The National Job Corps Association maintains that historically, graduation rates were closer to 60%. A previous study of graduation rates, earnings and other metrics was published in sections from 1998 through 2001, though it was unavailable Monday morning from the U.S. Department of Labor website.
Citing the most recent report, the Labor Department said earnings for recent Job Corps graduates average about $16,000. The National Job Corps Association has also disputed those numbers, claiming earnings are closer to $31,000.
Also troubling, according to the secretary, were nearly 15,000 “serious incident reports,” chronicling everything from sex assaults and other acts of violence to drug use and hospitalizations. The National Job Corps Association has said those reports include power outages, storm damage, athletic injuries and adults leaving campus without authorization.
‘Tax cuts for billionaires’
In response, U.S. Sen. Tammy Baldwin, a Wisconsin Democrat and ranking member of the Senate Appropriations Subcommittee on Labor, Health, and Human Services, issued a statement last week saying the loss of Job Corps will exacerbate her state’s workforce shortage, hurting the economy while locking students out of good-paying jobs.
“Congress appropriated funding for Job Corps, and the Trump Administration can’t just decide to not spend it because they want to make room for tax cuts for billionaires,” Baldwin wrote. “At a time when Wisconsin businesses are demanding more skilled workers, the Trump Administration is cutting vital resources that put Wisconsinites on a fast-track to good-paying jobs in nursing, manufacturing, and the trades.”

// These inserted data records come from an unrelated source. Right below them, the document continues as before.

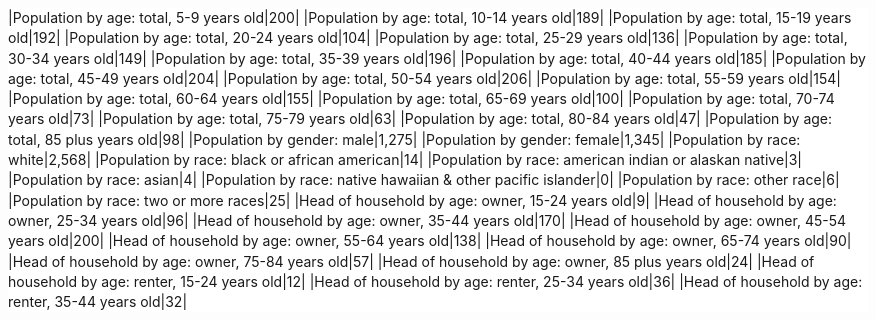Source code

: |Population by age: total, 5-9 years old|200|
|Population by age: total, 10-14 years old|189|
|Population by age: total, 15-19 years old|192|
|Population by age: total, 20-24 years old|104|
|Population by age: total, 25-29 years old|136|
|Population by age: total, 30-34 years old|149|
|Population by age: total, 35-39 years old|196|
|Population by age: total, 40-44 years old|185|
|Population by age: total, 45-49 years old|204|
|Population by age: total, 50-54 years old|206|
|Population by age: total, 55-59 years old|154|
|Population by age: total, 60-64 years old|155|
|Population by age: total, 65-69 years old|100|
|Population by age: total, 70-74 years old|73|
|Population by age: total, 75-79 years old|63|
|Population by age: total, 80-84 years old|47|
|Population by age: total, 85 plus years old|98|
|Population by gender: male|1,275|
|Population by gender: female|1,345|
|Population by race: white|2,568|
|Population by race: black or african american|14|
|Population by race: american indian or alaskan native|3|
|Population by race: asian|4|
|Population by race: native hawaiian & other pacific islander|0|
|Population by race: other race|6|
|Population by race: two or more races|25|
|Head of household by age: owner, 15-24 years old|9|
|Head of household by age: owner, 25-34 years old|96|
|Head of household by age: owner, 35-44 years old|170|
|Head of household by age: owner, 45-54 years old|200|
|Head of household by age: owner, 55-64 years old|138|
|Head of household by age: owner, 65-74 years old|90|
|Head of household by age: owner, 75-84 years old|57|
|Head of household by age: owner, 85 plus years old|24|
|Head of household by age: renter, 15-24 years old|12|
|Head of household by age: renter, 25-34 years old|36|
|Head of household by age: renter, 35-44 years old|32|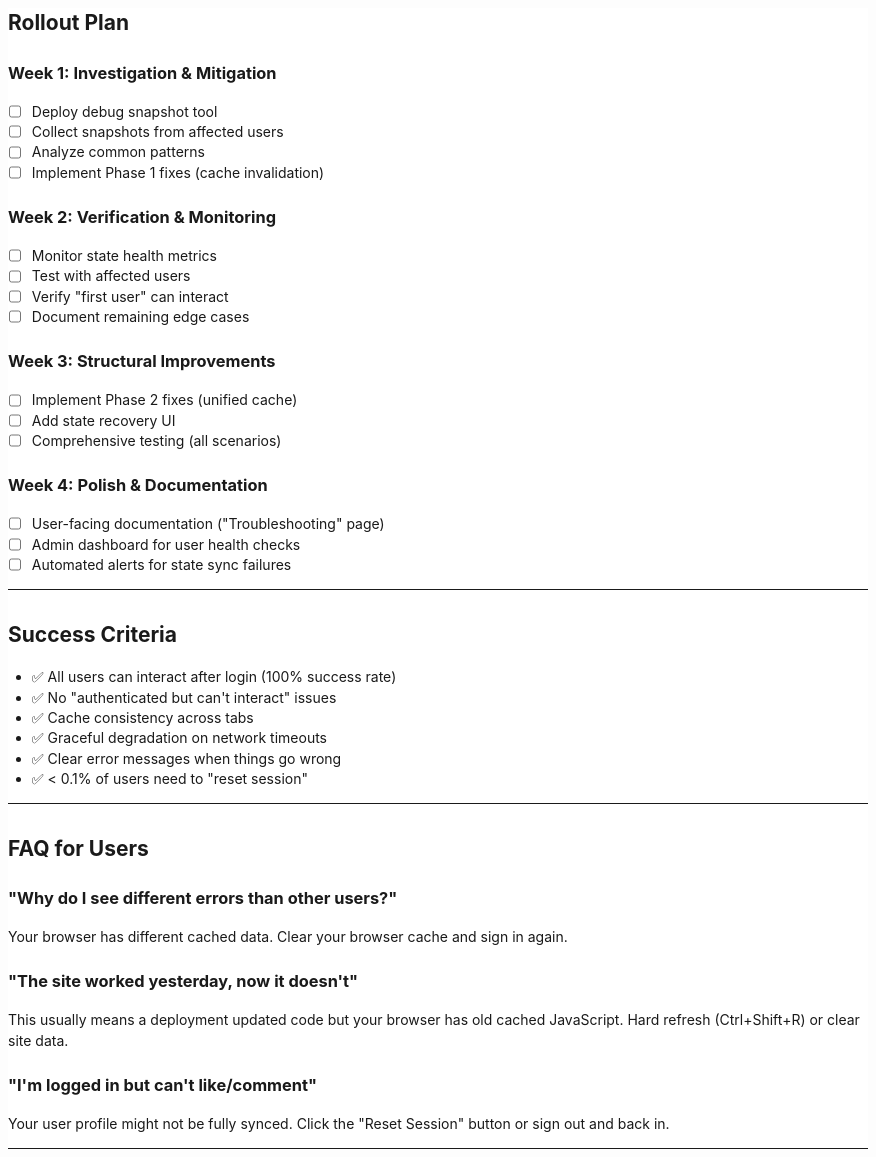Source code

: ## Rollout Plan

### Week 1: Investigation & Mitigation
- [ ] Deploy debug snapshot tool
- [ ] Collect snapshots from affected users
- [ ] Analyze common patterns
- [ ] Implement Phase 1 fixes (cache invalidation)

### Week 2: Verification & Monitoring
- [ ] Monitor state health metrics
- [ ] Test with affected users
- [ ] Verify "first user" can interact
- [ ] Document remaining edge cases

### Week 3: Structural Improvements
- [ ] Implement Phase 2 fixes (unified cache)
- [ ] Add state recovery UI
- [ ] Comprehensive testing (all scenarios)

### Week 4: Polish & Documentation
- [ ] User-facing documentation ("Troubleshooting" page)
- [ ] Admin dashboard for user health checks
- [ ] Automated alerts for state sync failures

---

## Success Criteria

- ✅ All users can interact after login (100% success rate)
- ✅ No "authenticated but can't interact" issues
- ✅ Cache consistency across tabs
- ✅ Graceful degradation on network timeouts
- ✅ Clear error messages when things go wrong
- ✅ < 0.1% of users need to "reset session"

---

## FAQ for Users

### "Why do I see different errors than other users?"
Your browser has different cached data. Clear your browser cache and sign in again.

### "The site worked yesterday, now it doesn't"
This usually means a deployment updated code but your browser has old cached JavaScript. Hard refresh (Ctrl+Shift+R) or clear site data.

### "I'm logged in but can't like/comment"
Your user profile might not be fully synced. Click the "Reset Session" button or sign out and back in.

---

The U.S. Department of Agriculture’s Forest Service operates more than 20% of the centers on federal land, steering recruits toward forestry work. Those centers will continue to operate, but other Job Corps sites are not allowed to transfer their young people to them, Kuhn said.
Abbott said he sees the loss of federal funding as short-sighted decision-making.
Construction trades are notoriously understaffed and desperate for labor, which raises prices for clients. Creating a pipeline of young talent would be a boon to workers, contractors and property owners alike, he said.
“I was hoping to have it be a long-term tradition, that we could just (work with) three or four every year,” said Abbott on Sunday. “Usually, it’s pretty busy in the summer, and there’s good work for pre-apprentice level carpenters.”
Sallm, the 19-year-old recruit, said one of the most frustrating aspects of losing Job Corps is seeing how misinformation has been used against it.
“They want to portray the image that it’s a failed program, when it’s not,” he said.